Отрывок.
- - - -

Заполонивший в 1960–1970‐х годах евроамериканские умы постмодернизм локализовал себя в связном отталкивании от тоталитарных режимов и вовсе по ту сторону истории, за ее крайним рубежом и придал – сообразно с этим – культу конформизма, ожидаемого государством от подданных, обратный ход, потребовав от общества приспособления к исключительно и непревозмогаемо индивидному. История, которую нельзя продолжить, должна была поменять местами вход и выход своего последнего состояния, пойти на попятную. Отщепенцев, которых общество не должно было бы низводить до жертв неумолимой сегрегации, Мишель Фуко нашел среди душевнобольных («История безумия классической эпохи», 1961) и преступников («Надзирать и наказывать», 1975). Жан-Франсуа Лиотар разработал проект такого социального устройства, в котором будут учтены собственные интересы разного рода меньшинств («Состояние постмодерна», 1979). Как публично-хоровое пространство вберет в себя голоса интимности и каков тот коллектив, в котором будет торжествовать индивид, – вот предмет утопических раздумий Юргена Хабермаса («Структурное изменение публичной сферы», 1962), Жака Деррида («Политика дружбы», 1994) и Джорджо Агамбена («Грядущее сообщество», 2001). Только если объединение людей станет событием, происходящим от случая к случаю, перестав быть бытием самости, отданным Другому, единичное уравновесится с коммунальным, – таков ход мысли Жан-Люка Нанси («Непроизводная община» = «La communauté désœuvrée», 1986). С этой перестройкой тоталитарного порядка, развернувшейся на его территории, коррелировали проводившиеся за его границей критика конформизма (представленного прежде всего как потребительское сознание, которое поощряется капиталистическим обществом) и глорификация протестных субкультур (что привело, в частности, к возникновению «Ситуационистского интернационала», откликнувшегося на идеи Ги Дебора, которые он высказал в антиконсюмеристском сочинении «Общество спектакля», 1967).

- - - -

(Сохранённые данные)
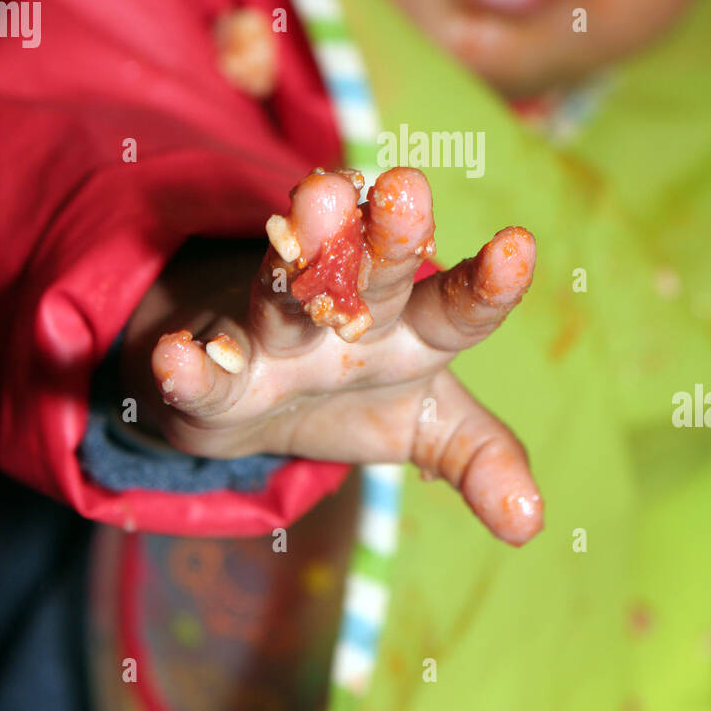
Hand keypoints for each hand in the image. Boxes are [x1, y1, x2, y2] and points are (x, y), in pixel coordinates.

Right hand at [131, 167, 541, 545]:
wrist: (251, 392)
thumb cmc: (355, 391)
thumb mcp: (427, 426)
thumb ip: (481, 458)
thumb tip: (531, 522)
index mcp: (412, 331)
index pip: (456, 309)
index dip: (486, 286)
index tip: (518, 249)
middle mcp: (347, 322)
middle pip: (371, 282)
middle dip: (387, 241)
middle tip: (406, 189)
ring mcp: (277, 340)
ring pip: (287, 296)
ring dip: (299, 257)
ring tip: (312, 204)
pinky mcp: (217, 376)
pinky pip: (206, 371)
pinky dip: (192, 367)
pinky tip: (179, 357)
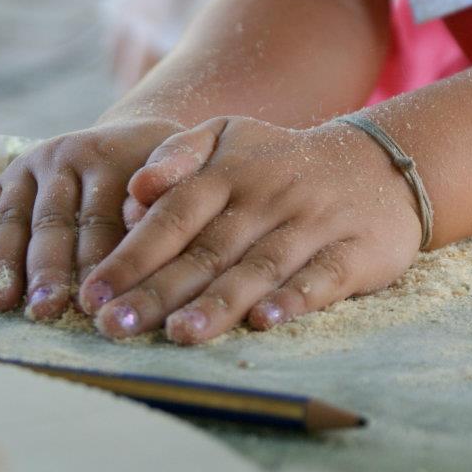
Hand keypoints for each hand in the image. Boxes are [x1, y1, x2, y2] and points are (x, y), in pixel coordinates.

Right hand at [0, 117, 183, 319]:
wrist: (133, 136)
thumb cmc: (169, 170)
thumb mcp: (186, 164)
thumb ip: (173, 180)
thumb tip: (144, 208)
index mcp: (109, 156)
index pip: (102, 218)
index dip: (99, 262)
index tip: (96, 301)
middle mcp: (66, 156)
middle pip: (53, 221)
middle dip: (47, 270)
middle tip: (44, 311)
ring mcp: (32, 165)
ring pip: (13, 217)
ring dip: (3, 263)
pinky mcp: (9, 177)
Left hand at [78, 116, 423, 343]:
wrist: (380, 164)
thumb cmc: (283, 164)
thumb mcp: (230, 137)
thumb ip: (178, 154)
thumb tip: (133, 189)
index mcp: (228, 173)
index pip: (172, 216)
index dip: (131, 255)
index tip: (91, 294)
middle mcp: (266, 199)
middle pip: (206, 251)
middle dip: (157, 292)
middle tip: (114, 327)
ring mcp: (311, 226)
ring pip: (258, 268)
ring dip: (218, 303)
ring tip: (179, 335)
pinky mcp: (354, 252)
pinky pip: (321, 277)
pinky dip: (293, 299)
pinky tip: (264, 322)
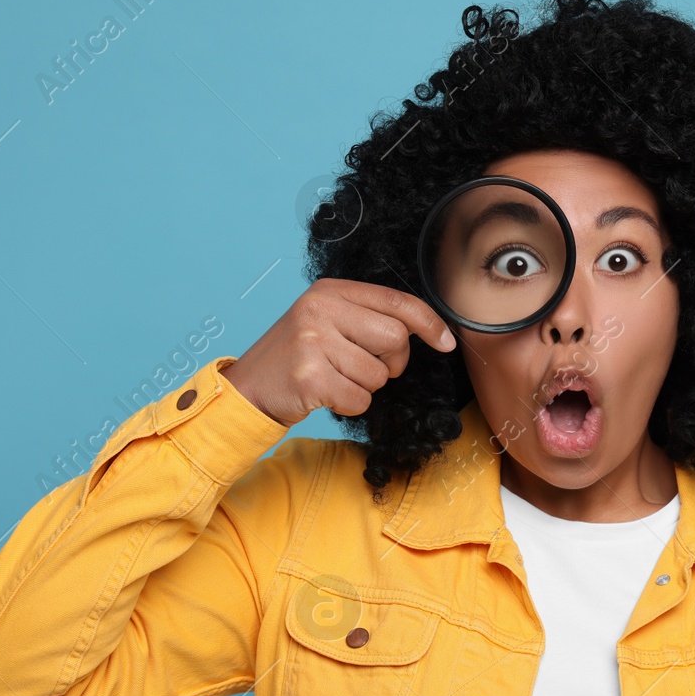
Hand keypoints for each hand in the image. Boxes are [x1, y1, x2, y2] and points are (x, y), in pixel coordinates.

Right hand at [220, 278, 455, 426]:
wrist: (248, 389)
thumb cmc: (297, 357)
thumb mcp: (326, 322)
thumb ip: (368, 317)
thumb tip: (425, 327)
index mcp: (329, 291)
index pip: (396, 301)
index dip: (429, 323)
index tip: (446, 342)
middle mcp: (320, 309)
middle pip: (395, 339)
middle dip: (391, 363)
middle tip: (364, 367)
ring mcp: (313, 342)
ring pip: (379, 375)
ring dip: (365, 386)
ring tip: (334, 378)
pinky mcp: (310, 377)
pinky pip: (360, 399)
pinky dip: (350, 404)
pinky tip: (326, 394)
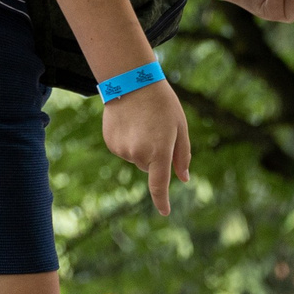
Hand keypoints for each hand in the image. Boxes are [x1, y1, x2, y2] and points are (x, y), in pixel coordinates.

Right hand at [103, 82, 191, 214]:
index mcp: (160, 151)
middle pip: (150, 167)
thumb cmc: (162, 103)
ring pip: (136, 158)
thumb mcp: (180, 127)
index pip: (160, 185)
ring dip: (141, 147)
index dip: (162, 200)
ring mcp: (121, 150)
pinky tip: (130, 123)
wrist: (131, 81)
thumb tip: (183, 178)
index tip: (165, 211)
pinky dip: (128, 142)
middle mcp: (138, 154)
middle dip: (155, 155)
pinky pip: (124, 151)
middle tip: (157, 130)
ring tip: (142, 122)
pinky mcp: (110, 143)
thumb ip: (182, 155)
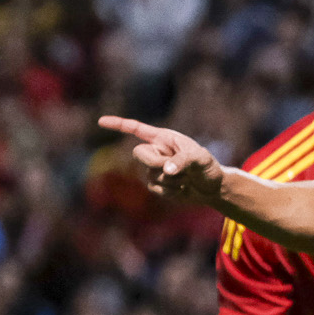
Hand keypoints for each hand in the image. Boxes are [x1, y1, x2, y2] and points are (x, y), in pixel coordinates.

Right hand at [97, 116, 223, 201]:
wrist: (213, 188)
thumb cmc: (207, 166)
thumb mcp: (200, 159)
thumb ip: (182, 160)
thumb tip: (165, 170)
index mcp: (163, 138)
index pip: (136, 129)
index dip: (118, 124)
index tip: (100, 122)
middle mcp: (156, 151)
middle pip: (138, 154)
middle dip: (154, 162)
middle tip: (173, 169)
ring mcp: (155, 169)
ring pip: (149, 174)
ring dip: (169, 180)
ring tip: (186, 179)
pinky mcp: (157, 185)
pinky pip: (154, 189)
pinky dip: (169, 191)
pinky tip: (182, 189)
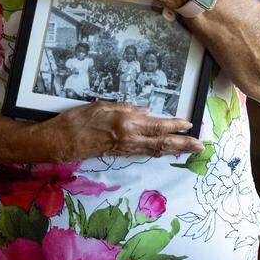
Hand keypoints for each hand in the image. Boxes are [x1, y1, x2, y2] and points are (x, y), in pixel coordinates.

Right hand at [39, 100, 203, 161]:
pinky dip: (158, 151)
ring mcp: (124, 148)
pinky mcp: (119, 154)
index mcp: (125, 122)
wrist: (60, 141)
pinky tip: (165, 150)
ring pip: (155, 150)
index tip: (189, 124)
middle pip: (162, 143)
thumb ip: (125, 108)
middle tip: (200, 146)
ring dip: (174, 150)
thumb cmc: (77, 120)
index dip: (175, 126)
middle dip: (183, 144)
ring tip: (189, 150)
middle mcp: (128, 138)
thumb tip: (145, 111)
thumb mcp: (102, 105)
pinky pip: (144, 153)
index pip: (157, 125)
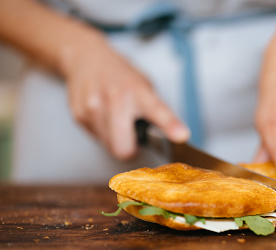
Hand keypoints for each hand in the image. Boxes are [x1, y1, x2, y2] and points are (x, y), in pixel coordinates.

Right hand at [60, 34, 188, 159]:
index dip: (170, 125)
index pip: (158, 111)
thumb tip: (171, 136)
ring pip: (110, 147)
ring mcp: (93, 107)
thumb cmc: (120, 76)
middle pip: (123, 148)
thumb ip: (156, 111)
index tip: (181, 136)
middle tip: (132, 136)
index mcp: (137, 90)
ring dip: (115, 140)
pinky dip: (103, 133)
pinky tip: (103, 116)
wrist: (86, 58)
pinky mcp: (79, 115)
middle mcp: (115, 97)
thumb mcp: (144, 86)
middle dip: (130, 148)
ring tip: (116, 119)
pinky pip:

- - - -

Вопросы.
[1] В каком году, согласно отрывку о постмодернизме, вышло сочинение Ги Дебора «Общество спектакля»?
[2] Перескажите в виде краткого списка абзац отрывка о постмодернизме, начинающийся словами «Заполонивший в 1960–1970‐х годах». Сохраните его главные факты.
[3] Подхватите отрывок о постмодернизме и продолжите его после последнего предложения.
Эти данные к заданиям отношения не имеют.

Ответы на задания.
[1] В 1967 году.

[2]
- Постмодернизм распространился в 1960–1970-х годах. Он отталкивался от тоталитарных режимов и развернул культ конформизма в обратную сторону: теперь общество должно приспосабливаться к индивидному.
- Мишель Фуко нашел отщепенцев среди душевнобольных («История безумия классической эпохи», 1961) и преступников («Надзирать и наказывать», 1975).
- Жан-Франсуа Лиотар разработал проект социального устройства, учитывающего интересы меньшинств («Состояние постмодерна», 1979).
- Хабермас (1962), Деррида (1994) и Агамбен (2001) размышляли о том, как публичное пространство вберет голоса интимности и в каком коллективе будет торжествовать индивид.
- У Жан-Люка Нанси (1986) единичное уравновесится с коммунальным, только если объединение людей станет событием, происходящим от случая к случаю.
- За пределами тоталитарного порядка с этим коррелировали критика конформизма как потребительского сознания и глорификация протестных субкультур. В частности, на идеи Ги Дебора («Общество спектакля», 1967) откликнулся «Ситуационистский интернационал».

[3]
Раз обществу предназначалось быть адаптированным к его сохраняющим автономию членам, его самого дóлжно было истолковать как феномен приспособления. От раннего постмодернизма оставался только один шаг до появления экологической доктрины, пустившей в рост свою убедительность по мере того, как индустриальное вмешательство в природу делало ее все более и более опасной для человека. Новый конформизм контрастирует со старым, тоталитарным в том отношении, что не переводит человека из слабого положения в сильное, сверхчеловеческое, а, напротив того, зовет нас к самоподавлению, к сокращению наших производительно-потребительских амбиций в пользу оберегания Земли. Экологическое сознание пришло на смену подготовившему тоталитарные режимы и усвоенному ими геополитическому мышлению, которое, как и наша современность, отстаивало «инвайронментальный детерминизм», выводя отсюда, однако, умозаключение о неизбежности конфликтов между обществами, несходными по «месторазвитию», а не о необходимости их совместного примирения с естественным окружением. Приспособительное выживание глобального общества решает теперь не столько эволюционную, сколько инволюционную задачу, предполагающую вычитание – с помощью всяческих запретов – обретенных им прежде признаков и в конечном счете его отказ от той власти над средой, которой добивались и эволюция, и история. Последняя задыхается в первой, которую она реверсирует. Сопряженно с пересмотренным конформизмом natura humana не извращается более техникой, не претерпевает от нее ущерба, приналаживаясь к ней. Коммуникативная техника служит в социальных сетях средством установления некой антропологической справедливости, карая в недавно захватившей их cancel culture отлучением от общества тех лиц, которые нарушают «политическую корректность», неосторожно прибегая к изгнанным из оборота за пейоративность обозначениям национальных и сексуальных меньшинств. Интернет стал местом непримиримости к инакомыслящим, пусть даже их семиотическая точка зрения морально сомнительна (впрочем, и упреки, бросаемые отступникам от правил «языковых игр», не всегда адекватны). Немудрено, что в дигитальном общении царят hate speech и mobbing. Архив в интернете столь же актуален, как и злободневная информация. Дигитальная машина перерабатывает настоящее в прошлое, уравновешивает то и другое, не имея зоны будущего, то есть оппонирует истории.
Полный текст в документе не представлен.